Alabama joins other Republican-dominated states in a banner year for symbolic abortion bans aimed at the Supreme Court—by far the most popular of which have been the so-called “heartbeat” bills, which ban abortion at six weeks’ gestation, when women might not yet know they’re pregnant, and when the pulsing of embryonic tissues that eventually form the heart can first be detected.

Georgia’s governor, Brian Kemp, became the latest state leader to sign such a bill on Tuesday. He called the bill “a declaration that all life has value, that all life matters, and that all life is worthy of protection.”

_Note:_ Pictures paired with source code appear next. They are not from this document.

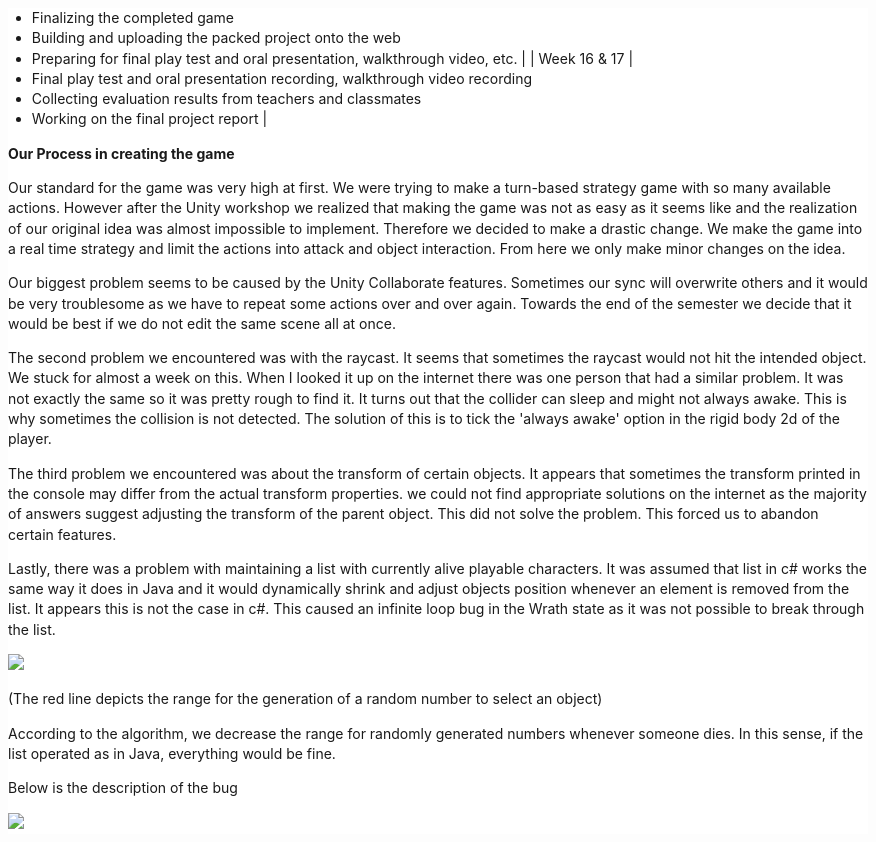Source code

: - Finalizing the completed game
- Building and uploading the packed project onto the web
- Preparing for final play test and oral presentation, walkthrough video, etc.
 |
| Week 16 &amp; 17 |
- Final play test and oral presentation recording, walkthrough video recording
- Collecting evaluation results from teachers and classmates
- Working on the final project report
 |

**Our Process in creating the game**

Our standard for the game was very high at first. We were trying to make a turn-based strategy game with so many available actions. However after the Unity workshop we realized that making the game was not as easy as it seems like and the realization of our original idea was almost impossible to implement. Therefore we decided to make a drastic change. We make the game into a real time strategy and limit the actions into attack and object interaction. From here we only make minor changes on the idea.

Our biggest problem seems to be caused by the Unity Collaborate features. Sometimes our sync will overwrite others and it would be very troublesome as we have to repeat some actions over and over again. Towards the end of the semester we decide that it would be best if we do not edit the same scene all at once.

The second problem we encountered was with the raycast. It seems that sometimes the raycast would not hit the intended object. We stuck for almost a week on this. When I looked it up on the internet there was one person that had a similar problem. It was not exactly the same so it was pretty rough to find it. It turns out that the collider can sleep and might not always awake. This is why sometimes the collision is not detected. The solution of this is to tick the &#39;always awake&#39; option in the rigid body 2d of the player.

The third problem we encountered was about the transform of certain objects. It appears that sometimes the transform printed in the console may differ from the actual transform properties. we could not find appropriate solutions on the internet as the majority of answers suggest adjusting the transform of the parent object. This did not solve the problem. This forced us to abandon certain features.

Lastly, there was a problem with maintaining a list with currently alive playable characters. It was assumed that list in c# works the same way it does in Java and it would dynamically shrink and adjust objects position whenever an element is removed from the list. It appears this is not the case in c#. This caused an infinite loop bug in the Wrath state as it was not possible to break through the list.

![](RackMultipart20211105-4-2u7xbl_html_9a166020340b07f2.png)

(The red line depicts the range for the generation of a random number to select an object)

According to the algorithm, we decrease the range for randomly generated numbers whenever someone dies. In this sense, if the list operated as in Java, everything would be fine.

Below is the description of the bug

![](RackMultipart20211105-4-2u7xbl_html_b7185af1326204f.png)
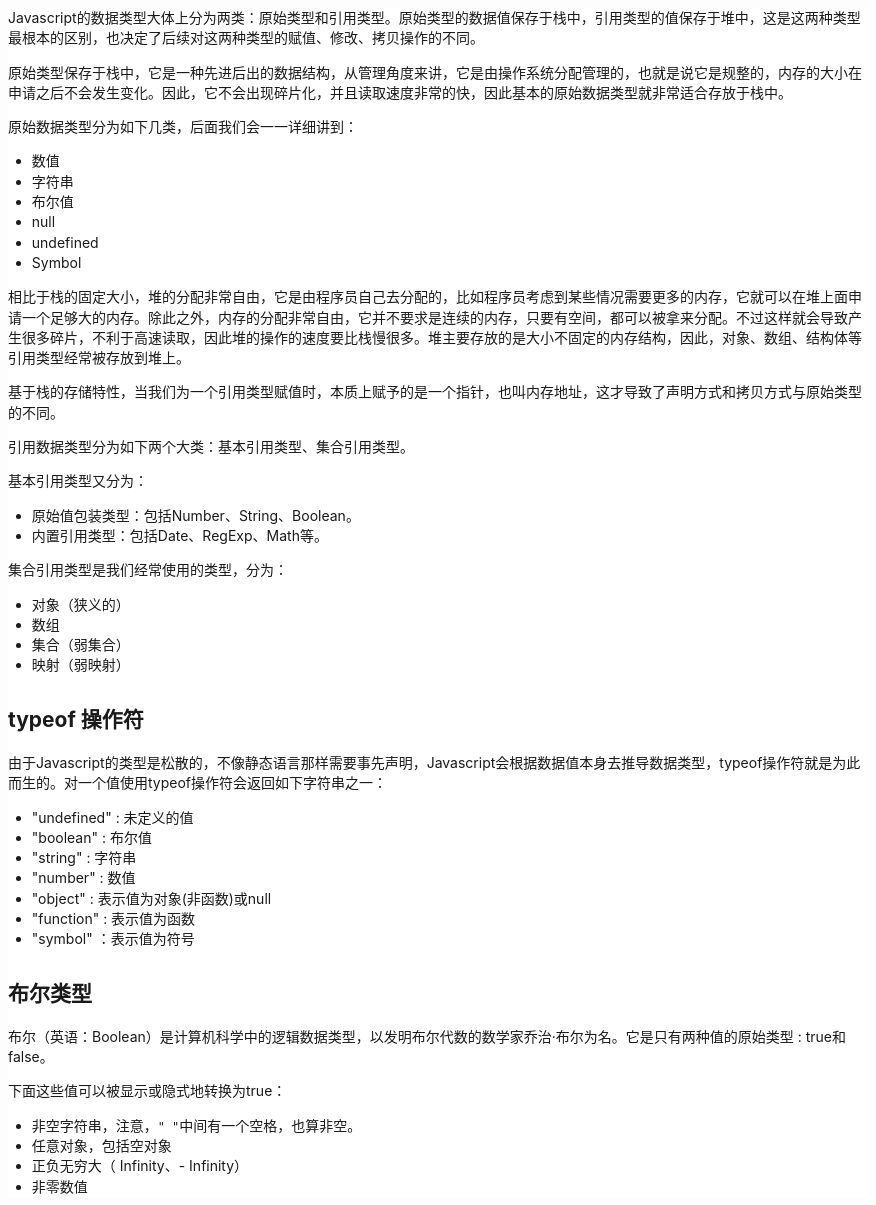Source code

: Javascript的数据类型大体上分为两类：原始类型和引用类型。原始类型的数据值保存于栈中，引用类型的值保存于堆中，这是这两种类型最根本的区别，也决定了后续对这两种类型的赋值、修改、拷贝操作的不同。

原始类型保存于栈中，它是一种先进后出的数据结构，从管理角度来讲，它是由操作系统分配管理的，也就是说它是规整的，内存的大小在申请之后不会发生变化。因此，它不会出现碎片化，并且读取速度非常的快，因此基本的原始数据类型就非常适合存放于栈中。

原始数据类型分为如下几类，后面我们会一一详细讲到：
- 数值
- 字符串
- 布尔值
- null
- undefined
- Symbol

相比于栈的固定大小，堆的分配非常自由，它是由程序员自己去分配的，比如程序员考虑到某些情况需要更多的内存，它就可以在堆上面申请一个足够大的内存。除此之外，内存的分配非常自由，它并不要求是连续的内存，只要有空间，都可以被拿来分配。不过这样就会导致产生很多碎片，不利于高速读取，因此堆的操作的速度要比栈慢很多。堆主要存放的是大小不固定的内存结构，因此，对象、数组、结构体等引用类型经常被存放到堆上。

基于栈的存储特性，当我们为一个引用类型赋值时，本质上赋予的是一个指针，也叫内存地址，这才导致了声明方式和拷贝方式与原始类型的不同。

引用数据类型分为如下两个大类：基本引用类型、集合引用类型。

基本引用类型又分为：
* 原始值包装类型：包括Number、String、Boolean。
* 内置引用类型：包括Date、RegExp、Math等。

集合引用类型是我们经常使用的类型，分为：
* 对象（狭义的）
* 数组
* 集合（弱集合）
* 映射（弱映射）

##  typeof 操作符

由于Javascript的类型是松散的，不像静态语言那样需要事先声明，Javascript会根据数据值本身去推导数据类型，typeof操作符就是为此而生的。对一个值使用typeof操作符会返回如下字符串之一：

- "undefined" : 未定义的值
- "boolean" : 布尔值
- "string" : 字符串 
- "number" : 数值
- "object" : 表示值为对象(非函数)或null
- "function" : 表示值为函数
- "symbol" ：表示值为符号


##  布尔类型


布尔（英语：Boolean）是计算机科学中的逻辑数据类型，以发明布尔代数的数学家乔治·布尔为名。它是只有两种值的原始类型 : true和false。

下面这些值可以被显示或隐式地转换为true：

* 非空字符串，注意，`" "`中间有一个空格，也算非空。
* 任意对象，包括空对象
* 正负无穷大（ Infinity、- Infinity）
* 非零数值
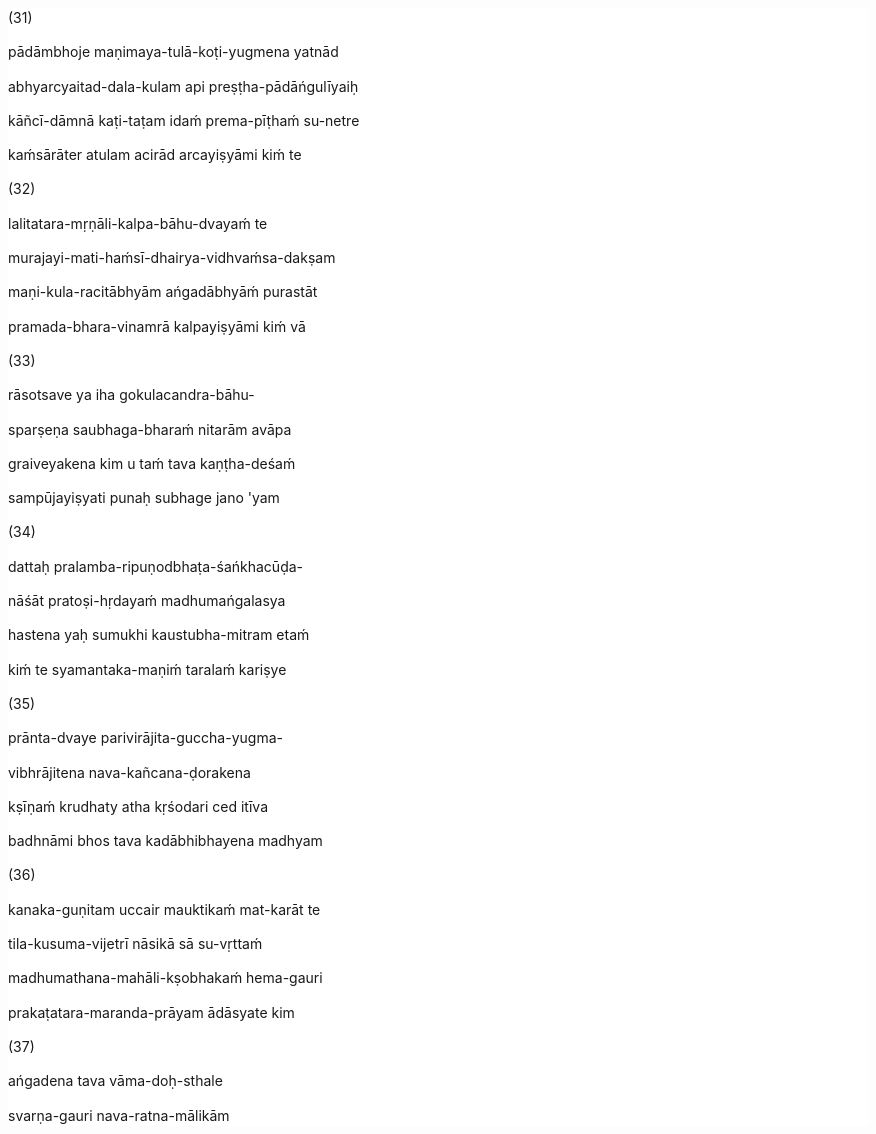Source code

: (31)

pādāmbhoje maṇimaya-tulā-koṭi-yugmena yatnād

abhyarcyaitad-dala-kulam api preṣṭha-pādāńgulīyaiḥ

kāñcī-dāmnā kaṭi-taṭam idaḿ prema-pīṭhaḿ su-netre

kaḿsārāter atulam acirād arcayiṣyāmi kiḿ te

(32)

lalitatara-mṛṇāli-kalpa-bāhu-dvayaḿ te

murajayi-mati-haḿsī-dhairya-vidhvaḿsa-dakṣam

maṇi-kula-racitābhyām ańgadābhyāḿ purastāt

pramada-bhara-vinamrā kalpayiṣyāmi kiḿ vā

(33)

rāsotsave ya iha gokulacandra-bāhu-

sparṣeṇa saubhaga-bharaḿ nitarām avāpa

graiveyakena kim u taḿ tava kaṇṭha-deśaḿ

sampūjayiṣyati punaḥ subhage jano 'yam

(34)

dattaḥ pralamba-ripuṇodbhaṭa-śańkhacūḍa-

nāśāt pratoṣi-hṛdayaḿ madhumańgalasya

hastena yaḥ sumukhi kaustubha-mitram etaḿ

kiḿ te syamantaka-maṇiḿ taralaḿ kariṣye

(35)

prānta-dvaye parivirājita-guccha-yugma-

vibhrājitena nava-kañcana-ḍorakena

kṣīṇaḿ krudhaty atha kṛśodari ced itīva

badhnāmi bhos tava kadābhibhayena madhyam

(36)

kanaka-guṇitam uccair mauktikaḿ mat-karāt te

tila-kusuma-vijetrī nāsikā sā su-vṛttaḿ

madhumathana-mahāli-kṣobhakaḿ hema-gauri

prakaṭatara-maranda-prāyam ādāsyate kim

(37)

ańgadena tava vāma-doḥ-sthale

svarṇa-gauri nava-ratna-mālikām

“I realize that some might challenge it in the court of law. But our job is do what is right, not what is easy,” he added, qualifying with a “might” what will undoubtedly happen.

“This law is bafflingly unconstitutional,” Elisabeth Smith, chief counsel at the Center for Reproductive Rights, said in a statement. “Bans like this have always been blocked by courts. We will be suing Georgia to make sure this law has the same fate.”

She added that “the Supreme Court has continuously reaffirmed that women have the right to decide to have an abortion” despite a changing composition on the bench over the 46 years since Roe was decided.

The truth is neither side knows how the Supreme Court will rule, or even which abortion cases it will take. And there are plenty in the pipeline already—including a key Louisiana law—which could reach the court far sooner and thus shape abortion access in the much-nearer future. Many of those cases, though, began when the fight was still about how and how much abortion can be restricted under the Roe precedent. And while they offer the court the chance to overturn Roe, they also offer the court a chance to continue to narrow its scope.

An outright ban, such as Alabama’s, would instead present the Supreme Court with the clearest, most pointed question, not about how states should legislate abortion under Roe, but whether the justices view one of the most important precedents in history as, simply, wrong. In that sense, Alabama is the first state to declare it’s no longer interested in winning more battles: It wants the whole war.